Exercise objective ▸ Return all lines from the entries below in which the word "fascisme" is present.

Input data ▸
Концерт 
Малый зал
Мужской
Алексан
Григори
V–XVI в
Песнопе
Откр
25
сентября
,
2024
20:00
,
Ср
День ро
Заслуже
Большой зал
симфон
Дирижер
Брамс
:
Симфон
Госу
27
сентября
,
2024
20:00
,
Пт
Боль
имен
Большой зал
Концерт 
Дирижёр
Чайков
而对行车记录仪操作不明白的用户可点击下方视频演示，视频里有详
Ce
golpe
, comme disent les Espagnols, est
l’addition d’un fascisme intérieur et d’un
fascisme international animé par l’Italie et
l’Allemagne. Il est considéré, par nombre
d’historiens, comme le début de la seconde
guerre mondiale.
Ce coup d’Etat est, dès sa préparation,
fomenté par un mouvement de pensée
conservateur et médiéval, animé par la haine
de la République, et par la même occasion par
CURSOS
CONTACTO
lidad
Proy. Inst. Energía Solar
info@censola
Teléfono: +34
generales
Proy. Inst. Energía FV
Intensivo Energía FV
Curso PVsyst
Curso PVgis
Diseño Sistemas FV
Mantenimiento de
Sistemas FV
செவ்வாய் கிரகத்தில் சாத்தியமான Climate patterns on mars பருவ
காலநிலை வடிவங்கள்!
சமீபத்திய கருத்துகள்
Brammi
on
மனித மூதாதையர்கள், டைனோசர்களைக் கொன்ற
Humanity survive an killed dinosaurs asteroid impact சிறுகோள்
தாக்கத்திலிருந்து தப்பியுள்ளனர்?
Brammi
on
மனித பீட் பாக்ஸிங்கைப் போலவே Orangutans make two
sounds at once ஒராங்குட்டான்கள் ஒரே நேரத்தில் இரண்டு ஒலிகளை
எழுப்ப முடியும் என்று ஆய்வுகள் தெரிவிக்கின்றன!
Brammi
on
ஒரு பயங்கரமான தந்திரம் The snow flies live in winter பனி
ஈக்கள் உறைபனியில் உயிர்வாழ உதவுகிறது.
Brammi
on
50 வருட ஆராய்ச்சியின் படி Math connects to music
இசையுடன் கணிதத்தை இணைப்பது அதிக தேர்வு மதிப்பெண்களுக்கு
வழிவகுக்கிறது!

Result of this exercise ▸
l’addition d’un fascisme intérieur et d’un
fascisme international animé par l’Italie et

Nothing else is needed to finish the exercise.